In short, CSS violates the living crap out of the DRY principle. You are constantly and unavoidably repeating yourself.


That's why I'm so intrigued by two Ruby gems that attempt to directly address the deficiencies of CSS.


1. Less CSS

/* CSS */
#header {
-moz-border-radius: 5;
-webkit-border-radius: 5;
border-radius: 5;
}
#footer {
-moz-border-radius: 10;
-webkit-border-radius: 10;
border-radius: 10;
}
// LessCSS
.rounded_corners (@radius: 5px) {
-moz-border-radius: @radius;
-webkit-border-radius: @radius;
border-radius: @radius;
}
#header {
.rounded_corners;
}
#footer {
.rounded_corners(10px);
}


2. SASS

/* CSS */
.content_navigation {
border-color: #3bbfce;
color: #2aaebd;
}
.border {
padding: 8px;
margin: 8px;
border-color: #3bbfce;
}
// Sass
!blue = #3bbfce
!margin = 16px
.content_navigation
border-color = !blue
color = !blue - #111
.border
padding = !margin / 2
margin = !margin / 2
border-color = !blue


As you can see, in both cases we're transmogrifying CSS into a bit more of a programming language, rather than the static set of layout rules it currently exists as. Behind the scenes, we're generating plain vanilla CSS using these little dynamic languages. This could be done at project build time, or even dynamically on every page load if you have a good caching strategy.

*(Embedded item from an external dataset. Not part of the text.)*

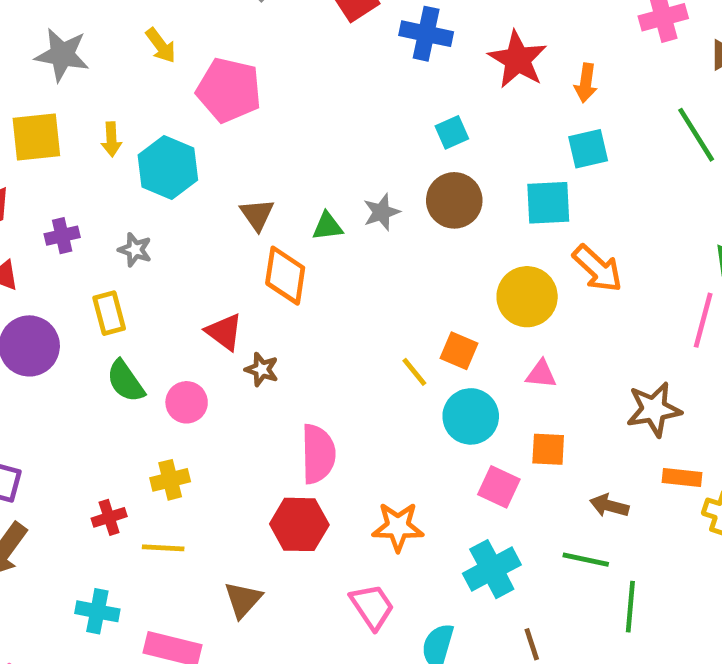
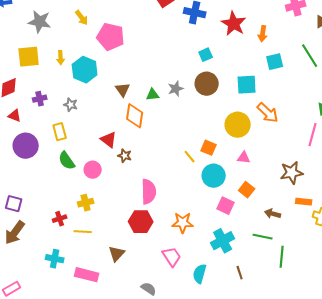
cyan square: (588, 149) -> (275, 62), moved
orange square: (548, 449) -> (247, 190), turned 35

I'm not sure how many of these improvements CSS3 will bring, never mind when the bulk of browsers in the world will support it. But I definitely feel that the core changes identified in both Less CSS and SASS address very real pain points in practical CSS use. It's worth checking them out to understand why they exist, what they bring to the table, and how you could possibly adopt some of these strategies in your own CSS and your favorite programming language.